Members of the House of Representatives headed home for the annual August recess last week, but before they did, House Speaker John Boehner acknowledged that a temporary extension of current spending levels, also known as a Continuing Resolution or CR, would be needed to prevent a government shutdown. As noted in the July 20 Human Needs Report, Senate Democrats have said they will block all appropriations bills from moving forward because they adhere to restrictive sequestration spending caps, and President Obama has threatened to veto the bills for the same reason. In addition, the House is scheduled to have only 10 legislative days in September, and the Senate only has 15 days, leaving too little time to work out a larger deal that both sides could agree upon. A CR would be expected to extend current funding into November or December.

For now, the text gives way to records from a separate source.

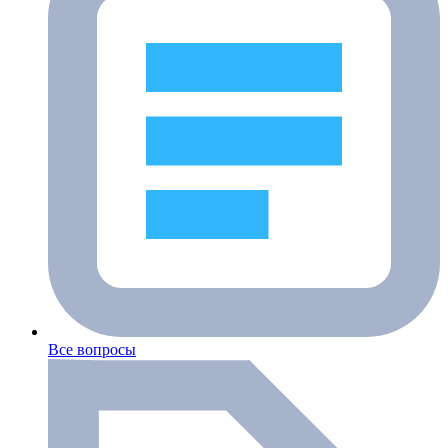
Все вопросы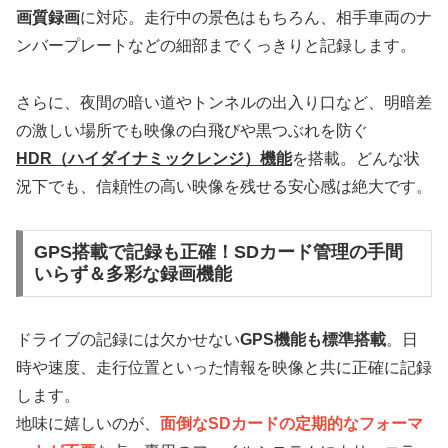
画質録画
に対応。走行中の景色はもちろん、相手車両のナ
ンバープレートなどの細部までくっきりと記録します。
さらに、夜間の暗い道やトンネルの出入り口など、明暗差
の激しい場所でも映像の白飛びや黒つぶれを防ぐ
HDR（ハイダイナミックレンジ）機能
を搭載。どんな状
況下でも、信頼性の高い映像を残せる安心感は絶大です。
GPS搭載で記録も正確！SDカード管理の手間
いらず＆多彩な録画機能
ドライブの記録には欠かせない
GPS機能も標準搭載
。日
時や速度、走行位置といった情報を映像と共に正確に記録
します。
地味に嬉しいのが、
面倒なSDカードの定期的なフォーマ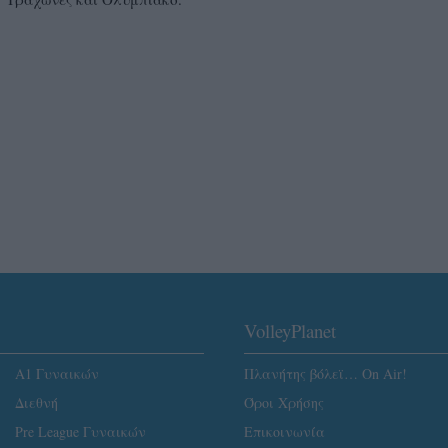
VolleyPlanet
Α1 Γυναικών
Πλανήτης βόλεϊ… On Air!
Διεθνή
Όροι Χρήσης
Pre League Γυναικών
Επικοινωνία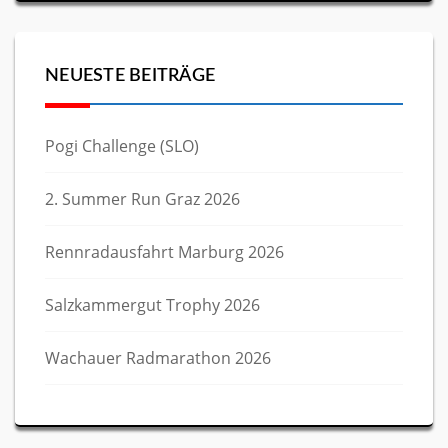
NEUESTE BEITRÄGE
Pogi Challenge (SLO)
2. Summer Run Graz 2026
Rennradausfahrt Marburg 2026
Salzkammergut Trophy 2026
Wachauer Radmarathon 2026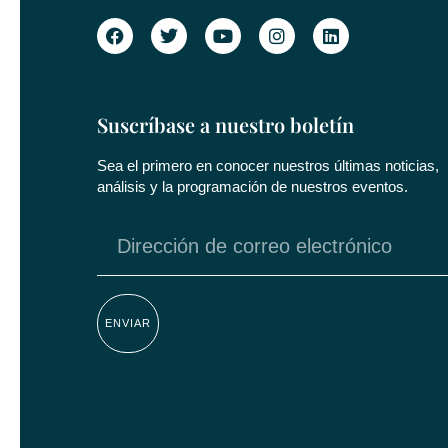
Suscríbase a nuestro boletín
Sea el primero en conocer nuestros últimas noticias,
análisis y la programación de nuestros eventos.
ENVIAR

This is around the same timeframe that several other spending and revenue decisions will need to fall within, setting up a possible large year-end package. Congress acted this week to stop federal highway fund spending from drying up, but they only extended the funding through the end of October (see separate article in this Human Needs Report for more information). The limit on federal borrowing will be reached towards the end of the calendar year. In fact, CQ reported that House Deputy Whip Tom Cole (R-OK) recently suggested combining a comprehensive FY16 spending bill with a long-term highway bill and a debt-ceiling increase.

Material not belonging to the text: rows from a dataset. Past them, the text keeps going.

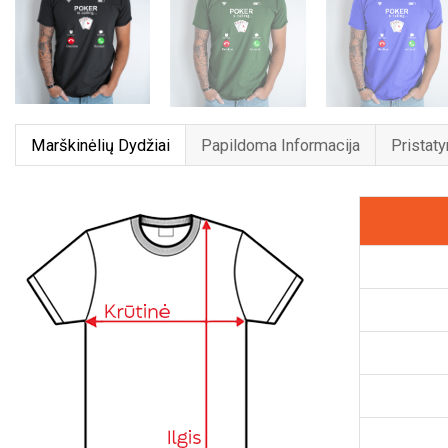
Marškinėlių Dydžiai
Papildoma Informacija
Pristat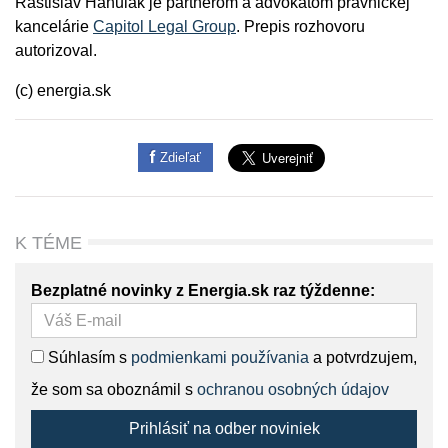
Rastislav Hanulák je partnerom a advokátom právnickej
kancelárie
Capitol Legal Group
. Prepis rozhovoru
autorizoval.
(c) energia.sk
Zdieľať
K TÉME
Bezplatné novinky z Energia.sk raz týždenne:
Súhlasím s
podmienkami používania
a potvrdzujem,
že som sa oboznámil s
ochranou osobných údajov
Prihlásiť na odber noviniek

The Senate is still in session this week and will start its August recess this weekend. Lawmakers in both chambers will return to DC after Labor Day. Congressional leaders and the White House will need to start negotiations on a spending deal. While there is bipartisan interest in negotiating spending levels that exceed the sequestration caps, there are very different ideas on what that looks like. Advocates for low-income people have been fighting for increases in appropriated programs from housing to education to nutrition, but they insist that these increases must not come at the expense of vital safety net programs like Medicaid, Medicare, SSI, SNAP/food stamps as some conservative legislators are calling for. Democratic leaders are proposing a $125 billion two-year sequester-relief deal or a $75 billion one-year sequester-relief deal, in which spending caps would be raised equally for defense and non-defense spending. This could be paid for using the revenue from a version of an international tax deal currently being called for as part of the highway bill. Senate Minority Leader Harry Reid (D-NV) thinks the timing of Pope Francis’ address to Congress on Sept. 24 could help make the case for funding programs that serve the poor and disadvantaged.

In addition, numerous policy riders have been attached to House or Senate appropriations bills, including attempts to block the Affordable Care Act, limit regulations on e-cigarettes, environmental protections and consumer financial protection, and prohibit the study of gun violence. These or other riders later offered as amendments risk controversies so bitter that they increase the chance of impasse and government shutdown.